## PROBLEM SET
(A) In the supplied text, under whom did Gina Haspel previously serve as Deputy Director?
(B) Transcribe the supplied text from "Gina Haspel is" to "of Donald Trump.".
(C) Translate this sentence from the supplied text into Spanish: "H. R. McMaster (born July 24, 1962) is a retired United States Army lieutenant general who served as the 26th United States National Security Advisor under Donald Trump."

## SUPPLIED TEXT
=-=-=-=-=

The Washington Post reported, “Trump’s lack of basic understanding of nuclear weapons is concerning enough but even more troubling is the lack of progress he has made in the last few months.” He simply refuses to make the effort to prepare himself for the job of commander in chief.
The Trump obsession with immigration reform reflects the belief that every non-white person or immigrant is a threat to the future of the Republican Party. To counter this trend, the Republican strategy is to make it harder for non-whites to vote, a continuation of white elites to remain in power by preventing non-whites from voting.
Why did the Republican Party embrace a man who mocked the disabled? Attacked a former POW and war hero? Defended Putin’s murder of a journalist? Blackmailed foreign governments into investigating political opponents? Bragged about assaulting women?
Republicans (and sometimes Democrats) took a sworn oath to defend the country yet they chose to support Donald Trump, the most “anti-American president in our nation’s history.”
A party rooted in decency and values does not embrace the vicious hate of Donald Trump that he peddles as patriotism. What the Republican Party must realize is that they need the country more than the country needs them.
Characters
Rex Tillerson (born March 23, 1952) served as the 69th United States Secretary of State from February 1, 2017, to March 31, 2018, under Donald Trump. Prior to joining the Trump administration, Tillerson was chief executive officer of ExxonMobil, holding that position from 2006 until 2017
Michael Flynn (born December 24, 1958) is a retired United States Army lieutenant general who was the 24th National Security Advisor[1] until his forced resignation. Flynn’s military career included. counterterrorism strategy and dismantling insurgent networks in the Middle East wars.
H. R. McMaster (born July 24, 1962) is a retired United States Army lieutenant general who served as the 26th United States National Security Advisor under Donald Trump.
Reinhold “Reince” Priebus[2] (born March 18, 1972) is an American lawyer and politician who served as White House Chief of Staff for President Donald Trump from January 20, 2017, until July 31, 2017. He also served as the chairman of the Republican National Committee (RNC) from 2011 to 201.
John Kelly (born May 11, 1950) is a retired U.S. Marine Corps general who served as the White House Chief of Staff for President Donald Trump from July 31, 2017, to January 2, 2019. He had previously served as Secretary of Homeland Security in the Trump administration.
“Ivanka” Trump (born October 30, 1981) serves President Trump since 2017 as advisor. The daughter and second child of President Trump and his first wife, Ivana, she is the first Jewish member of a first family, having converted before marrying her husband, Jared Kushner.
Lawrence Kudlow (born August 20, 1947) is the Director of the United States National Economic Council. He assumed that role in 2018 after previous employment as a financial analyst and a television financial news host.
Gina Haspel is an American intelligence officer serving as Director of the Central Intelligence Agency (CIA) since 2018. She is the first woman to hold the post on a permanent basis and was previously the Deputy Director under Mike Pompeo.
Steven Mnuchin(born December 21, 1962) is an American investment banker, movie producer, and public official who is serving as the 77th United States secretary of the treasury as part of the Cabinet of Donald Trump.

=-=-=-=-=

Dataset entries
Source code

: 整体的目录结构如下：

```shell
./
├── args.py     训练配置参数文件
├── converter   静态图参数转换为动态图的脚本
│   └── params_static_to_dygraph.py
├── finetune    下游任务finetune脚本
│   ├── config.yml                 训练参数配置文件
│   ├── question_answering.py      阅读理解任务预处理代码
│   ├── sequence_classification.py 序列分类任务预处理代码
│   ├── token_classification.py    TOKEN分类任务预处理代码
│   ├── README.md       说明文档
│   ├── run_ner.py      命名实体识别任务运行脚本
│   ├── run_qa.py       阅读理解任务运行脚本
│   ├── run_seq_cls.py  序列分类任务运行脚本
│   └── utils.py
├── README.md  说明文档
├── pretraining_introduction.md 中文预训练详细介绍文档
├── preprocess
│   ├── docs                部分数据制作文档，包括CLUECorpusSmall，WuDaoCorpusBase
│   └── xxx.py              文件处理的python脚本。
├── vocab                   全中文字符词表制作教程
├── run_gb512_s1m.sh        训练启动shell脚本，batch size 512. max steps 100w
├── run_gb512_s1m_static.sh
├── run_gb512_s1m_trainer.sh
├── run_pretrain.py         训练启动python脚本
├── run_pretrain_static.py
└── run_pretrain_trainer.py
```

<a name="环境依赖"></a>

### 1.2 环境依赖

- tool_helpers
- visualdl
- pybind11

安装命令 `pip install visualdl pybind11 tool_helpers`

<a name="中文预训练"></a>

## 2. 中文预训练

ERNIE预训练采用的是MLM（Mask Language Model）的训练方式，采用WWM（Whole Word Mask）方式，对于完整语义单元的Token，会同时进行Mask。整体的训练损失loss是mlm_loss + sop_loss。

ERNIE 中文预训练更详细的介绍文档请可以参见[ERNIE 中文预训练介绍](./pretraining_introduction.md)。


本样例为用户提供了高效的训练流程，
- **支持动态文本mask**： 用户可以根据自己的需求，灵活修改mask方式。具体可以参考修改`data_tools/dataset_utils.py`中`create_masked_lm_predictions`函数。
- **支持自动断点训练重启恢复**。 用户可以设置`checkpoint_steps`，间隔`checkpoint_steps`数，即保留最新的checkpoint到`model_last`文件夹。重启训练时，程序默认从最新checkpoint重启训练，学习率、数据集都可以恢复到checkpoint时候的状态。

=-=-=-=-=

## LIST OF ANSWERS
(A) Mike Pompeo

(B)
Gina Haspel is an American intelligence officer serving as Director of the Central Intelligence Agency (CIA) since 2018. She is the first woman to hold the post on a permanent basis and was previously the Deputy Director under Mike Pompeo.
Steven Mnuchin(born December 21, 1962) is an American investment banker, movie producer, and public official who is serving as the 77th United States secretary of the treasury as part of the Cabinet of Donald Trump.

(C) H. R. McMaster (nacido el 24 de julio de 1962) es un teniente general retirado del Ejército de los Estados Unidos que se desempeñó como el 26.º asesor de Seguridad Nacional de los Estados Unidos bajo Donald Trump.